In January 1666 the king appointed him major-general of the forces in Scotland, with a seat on the council (Cal. State Papers, Dom. 1666–7, pp. 18, 575). He was thought to have become a severe disciplinarian; 'he had yet too much of the air of Russia about him,’ says Burnet (i. 499). With Dalyell he was popularly supposed to have introduced torture by the thumbscrew, 'having seen it in Moscovia' (Lauder, Historical Notices of Scotch Affairs, Bannatyne Club, ii. 557). In 1667 he went to London to urge upon the king the necessity of a standing army and the harshest measures against the refusers of the declaration (Wodrow, Church of Scotland, ed. Burns, ii. 81). Little accustomed to brook contradiction, he found himself in constant conflict with Lauderdale, who on 29 Sept. 1674 caused him to be imprisoned in Dumbarton Castle on a mere surmise of his having corresponded with some of the exiled covenanters in Holland (Wodrow, ii. 270; Burnet, ii. 56–7; Addit. MS. 23137, f. 49).

===Knighthood===
On being released by order dated 24 Feb. 1675–6 (Wodrow, ii. 357), he was restored to his command, and between 1678 and 1681 received the honour of knighthood. He represented Perthshire in the parliament of 1669–74, in the convention of 1678, and in the parliaments of 1681–2 and 1685–6 (Foster, Members of Parliament, Scotland, 2nd edition, p. 105). Towards the end of March 1678 he, along with the Duke of Hamilton and others, made a journey to court in order to represent the grievances of the country to the king (Wodrow, ii. 449, 453). In 1684 he was appointed general of the ordnance. On the accession of James VII the following year he was nominated lieutenant-general of the forces in Scotland, and a lord of the treasury.

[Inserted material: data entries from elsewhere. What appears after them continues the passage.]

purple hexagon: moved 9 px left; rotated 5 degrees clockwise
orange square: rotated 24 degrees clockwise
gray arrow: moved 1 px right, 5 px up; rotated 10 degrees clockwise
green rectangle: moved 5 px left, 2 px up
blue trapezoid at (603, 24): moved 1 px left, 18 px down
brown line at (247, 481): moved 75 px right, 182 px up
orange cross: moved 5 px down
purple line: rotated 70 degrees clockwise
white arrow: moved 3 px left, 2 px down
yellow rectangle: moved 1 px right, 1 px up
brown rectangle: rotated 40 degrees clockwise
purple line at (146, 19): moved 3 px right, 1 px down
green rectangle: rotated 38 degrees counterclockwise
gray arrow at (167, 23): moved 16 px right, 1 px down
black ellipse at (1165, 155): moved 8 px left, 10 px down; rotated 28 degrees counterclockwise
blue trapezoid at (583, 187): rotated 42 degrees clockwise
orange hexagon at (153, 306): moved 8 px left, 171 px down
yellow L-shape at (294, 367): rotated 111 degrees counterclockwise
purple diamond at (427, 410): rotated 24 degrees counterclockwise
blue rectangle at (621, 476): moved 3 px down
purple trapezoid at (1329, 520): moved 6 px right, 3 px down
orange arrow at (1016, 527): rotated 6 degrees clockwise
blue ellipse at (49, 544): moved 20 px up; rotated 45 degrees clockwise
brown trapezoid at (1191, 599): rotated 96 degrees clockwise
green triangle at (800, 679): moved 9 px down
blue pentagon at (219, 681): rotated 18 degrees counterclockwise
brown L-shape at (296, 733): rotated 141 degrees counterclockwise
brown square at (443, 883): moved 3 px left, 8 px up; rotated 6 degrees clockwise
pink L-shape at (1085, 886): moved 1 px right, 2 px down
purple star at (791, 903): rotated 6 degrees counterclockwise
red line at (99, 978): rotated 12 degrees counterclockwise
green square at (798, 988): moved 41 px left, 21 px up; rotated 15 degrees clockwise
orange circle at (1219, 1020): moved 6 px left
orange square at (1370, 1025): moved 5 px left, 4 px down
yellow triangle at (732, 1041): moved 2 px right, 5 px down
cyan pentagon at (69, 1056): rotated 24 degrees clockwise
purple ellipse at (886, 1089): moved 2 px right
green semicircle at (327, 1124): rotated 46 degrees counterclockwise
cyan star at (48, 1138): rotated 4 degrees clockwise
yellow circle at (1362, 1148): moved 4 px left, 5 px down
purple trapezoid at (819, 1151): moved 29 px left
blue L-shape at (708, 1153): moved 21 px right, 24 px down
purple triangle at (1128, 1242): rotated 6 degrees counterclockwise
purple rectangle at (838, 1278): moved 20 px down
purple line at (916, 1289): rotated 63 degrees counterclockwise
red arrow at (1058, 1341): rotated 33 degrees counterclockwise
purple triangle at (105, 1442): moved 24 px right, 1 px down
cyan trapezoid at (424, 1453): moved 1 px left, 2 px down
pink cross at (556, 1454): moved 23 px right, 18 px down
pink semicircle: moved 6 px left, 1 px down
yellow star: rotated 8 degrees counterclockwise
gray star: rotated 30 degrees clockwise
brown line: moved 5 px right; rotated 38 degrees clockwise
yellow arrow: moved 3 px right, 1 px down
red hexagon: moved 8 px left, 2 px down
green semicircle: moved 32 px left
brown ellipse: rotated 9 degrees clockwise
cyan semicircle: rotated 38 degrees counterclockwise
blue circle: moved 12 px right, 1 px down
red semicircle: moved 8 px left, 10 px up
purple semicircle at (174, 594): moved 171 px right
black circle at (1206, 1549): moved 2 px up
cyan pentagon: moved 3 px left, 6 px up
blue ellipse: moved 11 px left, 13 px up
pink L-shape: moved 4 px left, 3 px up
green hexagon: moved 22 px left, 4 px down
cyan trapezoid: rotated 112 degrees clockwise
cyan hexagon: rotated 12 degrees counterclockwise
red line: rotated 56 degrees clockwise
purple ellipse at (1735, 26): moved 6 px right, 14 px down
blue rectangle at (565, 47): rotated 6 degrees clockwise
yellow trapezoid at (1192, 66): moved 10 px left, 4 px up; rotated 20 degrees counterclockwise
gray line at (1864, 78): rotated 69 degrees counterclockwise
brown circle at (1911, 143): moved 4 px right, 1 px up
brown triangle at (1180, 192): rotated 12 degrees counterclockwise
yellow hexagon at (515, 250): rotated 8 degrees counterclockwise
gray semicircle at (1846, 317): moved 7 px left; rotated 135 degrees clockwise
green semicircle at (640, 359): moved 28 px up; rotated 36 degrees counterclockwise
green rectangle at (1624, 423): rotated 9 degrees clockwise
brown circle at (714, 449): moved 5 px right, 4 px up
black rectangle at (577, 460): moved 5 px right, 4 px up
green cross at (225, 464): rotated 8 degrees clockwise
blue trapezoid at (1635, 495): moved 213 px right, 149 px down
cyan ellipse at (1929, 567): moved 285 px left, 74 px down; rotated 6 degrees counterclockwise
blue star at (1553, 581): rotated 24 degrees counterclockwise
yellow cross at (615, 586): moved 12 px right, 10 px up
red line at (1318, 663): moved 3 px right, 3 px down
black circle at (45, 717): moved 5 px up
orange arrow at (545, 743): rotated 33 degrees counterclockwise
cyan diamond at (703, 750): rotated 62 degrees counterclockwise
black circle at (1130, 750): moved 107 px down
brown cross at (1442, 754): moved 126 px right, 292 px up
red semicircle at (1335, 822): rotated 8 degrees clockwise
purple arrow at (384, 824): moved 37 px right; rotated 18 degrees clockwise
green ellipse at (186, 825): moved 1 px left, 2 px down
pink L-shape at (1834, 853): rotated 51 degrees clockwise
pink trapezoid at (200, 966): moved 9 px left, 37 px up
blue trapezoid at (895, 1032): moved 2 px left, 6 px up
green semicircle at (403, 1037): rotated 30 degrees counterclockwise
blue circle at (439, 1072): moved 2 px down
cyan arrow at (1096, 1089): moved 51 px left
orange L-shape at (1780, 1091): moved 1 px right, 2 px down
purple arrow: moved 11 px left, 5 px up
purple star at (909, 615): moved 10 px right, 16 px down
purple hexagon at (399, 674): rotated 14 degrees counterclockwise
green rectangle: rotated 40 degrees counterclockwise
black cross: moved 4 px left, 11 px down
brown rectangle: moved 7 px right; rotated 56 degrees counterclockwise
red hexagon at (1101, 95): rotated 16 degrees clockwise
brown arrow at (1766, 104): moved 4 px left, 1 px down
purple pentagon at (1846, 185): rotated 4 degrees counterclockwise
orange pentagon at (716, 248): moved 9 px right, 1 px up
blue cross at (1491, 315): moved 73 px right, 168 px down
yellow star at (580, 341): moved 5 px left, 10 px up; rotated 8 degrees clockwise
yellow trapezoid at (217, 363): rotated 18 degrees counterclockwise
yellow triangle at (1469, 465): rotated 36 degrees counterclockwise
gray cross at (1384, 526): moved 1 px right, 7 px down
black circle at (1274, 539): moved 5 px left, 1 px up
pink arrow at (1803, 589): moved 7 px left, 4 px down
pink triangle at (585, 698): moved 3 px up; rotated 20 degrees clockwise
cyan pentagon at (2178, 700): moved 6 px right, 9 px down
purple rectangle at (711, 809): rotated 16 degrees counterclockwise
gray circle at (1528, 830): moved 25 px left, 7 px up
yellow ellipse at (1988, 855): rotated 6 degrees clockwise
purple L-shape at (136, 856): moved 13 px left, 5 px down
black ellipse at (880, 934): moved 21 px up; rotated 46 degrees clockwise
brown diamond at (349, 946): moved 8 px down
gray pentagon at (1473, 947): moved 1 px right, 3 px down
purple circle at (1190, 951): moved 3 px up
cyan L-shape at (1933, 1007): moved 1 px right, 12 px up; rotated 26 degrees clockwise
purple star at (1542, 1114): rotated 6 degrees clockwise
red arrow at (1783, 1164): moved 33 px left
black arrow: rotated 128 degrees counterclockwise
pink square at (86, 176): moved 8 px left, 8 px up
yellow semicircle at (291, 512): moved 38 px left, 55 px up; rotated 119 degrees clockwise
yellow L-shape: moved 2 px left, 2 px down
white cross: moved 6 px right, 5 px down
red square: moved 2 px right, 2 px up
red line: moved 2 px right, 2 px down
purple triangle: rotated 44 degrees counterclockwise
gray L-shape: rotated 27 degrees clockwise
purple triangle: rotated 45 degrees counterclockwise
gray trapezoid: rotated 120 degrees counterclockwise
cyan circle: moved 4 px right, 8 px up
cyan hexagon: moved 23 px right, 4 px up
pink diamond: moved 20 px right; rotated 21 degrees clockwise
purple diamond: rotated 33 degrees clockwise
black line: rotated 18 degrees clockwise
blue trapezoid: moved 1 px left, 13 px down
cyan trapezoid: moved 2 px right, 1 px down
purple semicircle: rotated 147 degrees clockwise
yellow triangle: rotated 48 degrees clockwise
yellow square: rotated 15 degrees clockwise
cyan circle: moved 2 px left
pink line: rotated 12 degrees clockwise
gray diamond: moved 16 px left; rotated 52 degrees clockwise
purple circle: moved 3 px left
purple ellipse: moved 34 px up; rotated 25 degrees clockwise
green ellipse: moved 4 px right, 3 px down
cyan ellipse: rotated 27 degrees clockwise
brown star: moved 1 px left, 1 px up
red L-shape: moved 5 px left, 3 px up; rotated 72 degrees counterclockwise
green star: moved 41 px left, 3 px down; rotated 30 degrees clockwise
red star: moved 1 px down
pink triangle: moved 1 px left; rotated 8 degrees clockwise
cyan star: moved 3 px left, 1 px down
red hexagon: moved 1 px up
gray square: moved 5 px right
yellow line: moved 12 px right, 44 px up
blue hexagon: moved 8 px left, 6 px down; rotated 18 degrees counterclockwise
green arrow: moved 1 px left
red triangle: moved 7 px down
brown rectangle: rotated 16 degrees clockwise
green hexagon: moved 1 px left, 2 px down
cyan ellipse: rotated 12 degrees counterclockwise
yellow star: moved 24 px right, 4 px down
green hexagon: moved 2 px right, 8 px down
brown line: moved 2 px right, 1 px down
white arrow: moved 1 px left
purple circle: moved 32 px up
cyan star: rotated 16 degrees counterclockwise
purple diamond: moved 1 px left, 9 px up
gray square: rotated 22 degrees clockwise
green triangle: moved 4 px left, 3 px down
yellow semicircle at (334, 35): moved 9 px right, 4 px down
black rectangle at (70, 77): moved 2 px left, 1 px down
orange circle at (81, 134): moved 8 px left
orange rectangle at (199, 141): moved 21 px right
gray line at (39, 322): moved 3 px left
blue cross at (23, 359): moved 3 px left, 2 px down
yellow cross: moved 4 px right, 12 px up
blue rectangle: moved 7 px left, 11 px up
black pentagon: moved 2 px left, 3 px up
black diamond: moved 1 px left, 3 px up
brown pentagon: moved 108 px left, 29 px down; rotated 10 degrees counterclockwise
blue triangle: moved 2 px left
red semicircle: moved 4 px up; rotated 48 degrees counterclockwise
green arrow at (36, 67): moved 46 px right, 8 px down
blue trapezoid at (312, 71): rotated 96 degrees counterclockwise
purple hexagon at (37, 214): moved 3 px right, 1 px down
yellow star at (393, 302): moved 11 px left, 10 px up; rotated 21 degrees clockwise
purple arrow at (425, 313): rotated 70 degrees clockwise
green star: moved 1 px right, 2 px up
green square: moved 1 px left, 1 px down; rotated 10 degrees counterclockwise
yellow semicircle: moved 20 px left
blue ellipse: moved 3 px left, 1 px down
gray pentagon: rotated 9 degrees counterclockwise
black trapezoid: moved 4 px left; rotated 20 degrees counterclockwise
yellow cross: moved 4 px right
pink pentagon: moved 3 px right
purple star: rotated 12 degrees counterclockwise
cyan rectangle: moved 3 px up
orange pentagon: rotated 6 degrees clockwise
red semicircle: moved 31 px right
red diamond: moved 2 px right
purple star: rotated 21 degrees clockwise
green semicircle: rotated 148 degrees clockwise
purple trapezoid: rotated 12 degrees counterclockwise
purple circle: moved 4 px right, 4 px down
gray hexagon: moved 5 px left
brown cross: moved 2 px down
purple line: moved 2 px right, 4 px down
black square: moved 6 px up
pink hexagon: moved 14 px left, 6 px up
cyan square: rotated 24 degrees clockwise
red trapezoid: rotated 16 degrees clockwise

In April 1684, on the resignation of his brother David, third baron Maderty, 'to save expenses,’ he succeeded to that title (Lauder, Historical Notices, Bannatyne Club, ii. 535), and was created Viscount of Strathallan and Baron Drummond of Cromlix, by patent 6 Sept. 1686. In March 1686 he accompanied the Duke of Hamilton and Sir George Lockhart to Westminster to confer with the king, who had proposed that, while full liberty should be granted to the Roman Catholics in Scotland, the persecution of the covenanters should go on without mitigation. Drummond, although a loose and profane man, 'ambitious and covetous,’ had yet sufficient sense of honour to restrain him from public apostasy. In the significant phrase of a relative, he lived and died 'a bad christian but a good protestant.' On returning to Edinburgh he joined with his colleagues in declaring that he could not do what the king asked (Macaulay, Hist. of England, vol. ii. ch. vi. pp. 117, 121).

==Heraldic augmentation==
The king awarded him an heraldic augmentation of honour (to be quartered by his paternal arms) of Or, a lion's head erased within a double tressure flory counter-flory gules.

==Drummond's death==
He died at the end of March (not January) 1688 (Luttrell, Relation of State Affairs, 1857, i. 436), and was buried at Innerpeffray on 4 April, aged 70. His funeral sermon by Principal Alexander Monro of Edinburgh contains many interesting details of his life. After his return to Scotland he married Elizabeth, daughter of Sir Archibald Johnston, lord Warriston, and widow of Thomas Hepburn of Humbie, Haddingtonshire. By this lady, who was buried at St. George's, Southwark, in 1679, he had one daughter, Elizabeth, married to Thomas Hay, 7th Earl of Kinnoull, and a son William, second viscount of Strathallan. The latter died 7 July 1702. Drummond's male line failed on the death of his grandson William, third viscount, 26 May 1711, at the age of 16. Drummond, who had "a great measure of knowledge and learning" (Burnet, i. 416), drew up in 1681 a valuable history of his family, a hundred copies of which were privately printed by David Laing, 4to, Edinburgh, 1831 (Lowndes, Bibl. Manual, ed. Bohn, ii. 677). A few of his letters to Glencairn, Tweeddale, Lauderdale, and Lady Lauderdale, are preserved among the Additional MSS. in the British Museum (Addit. MS. 4156; Index to Cat. of Additions to the MSS. 1854–75, p. 447).